Fact: Believe it or not, but it’s easier than ever to find an affordable spay and neuter clinic in your area. Many communities throughout the country offer reduced licensing fees and a multitude of other benefits to pet owners who have their companion animals spayed or neutered. And just remember — the cost of having your pet spayed or neutered will always be much, much less than the cost of caring for an entire litter of puppies or kittens.

Myth: Having my pet spayed or neutered will change his or her behavior.

Fact: This myth is actually true, to an extent. While spaying or neutering won’t do anything to change your pet’s actual personality, your pet will be less likely to roam away from home, decreases aggressive tendencies. A number of other undesirable behaviors will be eliminated after your pet is spayed or neutered.

Myth: Animals become less active and overweight as a result of spaying or neutering.

Fact: As any animal matures, it is necessary for owners to adjust dietary intake to compensate for more sedentary lifestyles. Animals become overweight only when they are fed too much and not exercised properly.

Myth: Behavior is adversely affected by sterilization.

Fact: The only changes in dog and cat behavior after spaying or neutering are positive changes. Male cats tend to reduce territorial spraying, depending on their age at neutering. Neutered dogs and cats fight less, resulting in fewer bite and scratch wounds and lessening the spread of contagious diseases. Male dogs and cats tend to stay home more after neutering because they no longer wander in search of a mate.

Myth: Spaying and neutering is painful to my dog or cat.

Fact: Surgical sterilization is performed under general anesthesia by a doctor of veterinary medicine. The procedure itself is not felt by the patient. There may be mild discomfort after the surgery, but most animals return to normal activity within 24 to 72 hours. The minimal discomfort experienced by dogs and cats that are spayed or neutered can be lessened with post-operative pain medications and is well worth the endless suffering that is prevented by eliminating homeless puppies and kittens.

10 Things To Do If Your Pet Is Lost

Nearly one in five lost pets goes missing after being scared by the sound of fireworks, thunderstorms or other loud noises, according to a survey by The American Society for the Prevention of Cruelty to Animals.
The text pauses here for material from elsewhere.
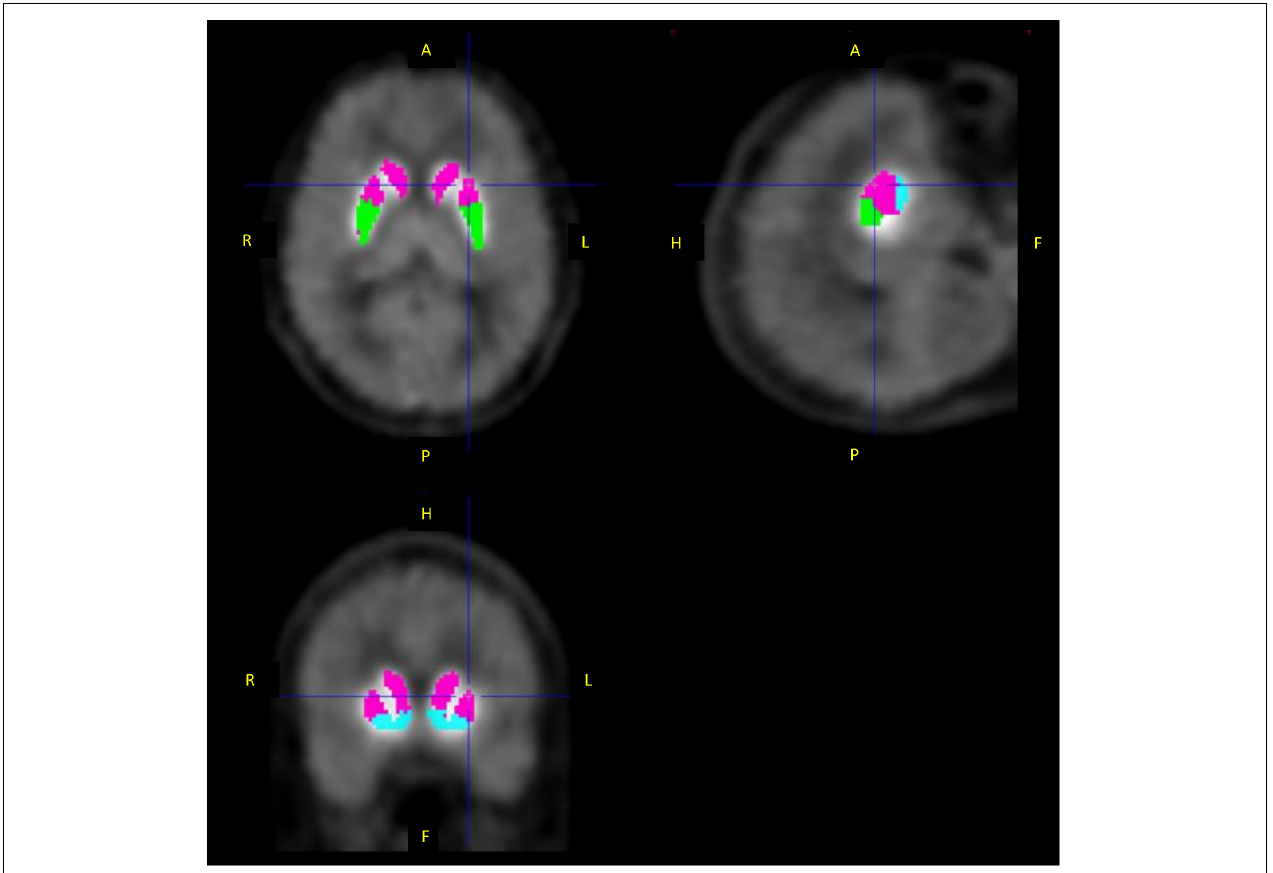
FIGURE 3 | Regions of interest for the limbic striatum (blue), executive striatum (pink), and sensorimotor striatum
And, while losing your pet can be a traumatic experience for both you and your pet, have hope as 93 percent of dogs and 75 percent of cats reported lost are returned safely to their homes, according to another survey.

If you do lose your pet, here are 10 top tips to help reunite you with your furry friend as quickly as possible:

  1. File a lost pet report with every shelter and animal control office within a 60-mile radius of your home and visit the nearest shelters daily, if possible.
  2. Get the word out to all veterinarians in the area. Sometimes people pick up a stray and drive it to a distant clinic.
  3. Walk or drive through your neighborhood several times each day. Enlist friends and family to help. Hand out a recent photograph of your pet and your contact information.
  4. Speak with your neighbors. The more people know you have lost a pet and that you are desperately trying to find your pet, the more people will call you if they see a loose animal.
  5. Place flyers in the neighborhood and public places. To avoid scams, when describing your pet, leave out one characteristic and ask the person who finds your pet to describe it.
  6. Post about your pet on all pet recovery web-sites and services. Sites such as Craigslist.org,  TheCenterForLostPets.com and FidoFinder.com broadcast your missing pet quickly.
  7. Consider a lost pet recovery service. There are numerous lost pet alert services that will contact homes, veterinarians, shelters and animal control organizations for a reasonable fee.
  8. Place food and water outside your home. Your pets may return to your home when they get hungry or thirsty. Consider placing food in a humane pet trap to capture them.
  9. Tell everyone you see about your pet and ask them to keep their eyes open. The more people you alert, the greater the chance someone will recollect seeing your pet in their area.
  10. Don’t give up. Be aggressive in your search, get lots of help and get the word out right away. You need those early hours to put up posters and start your search.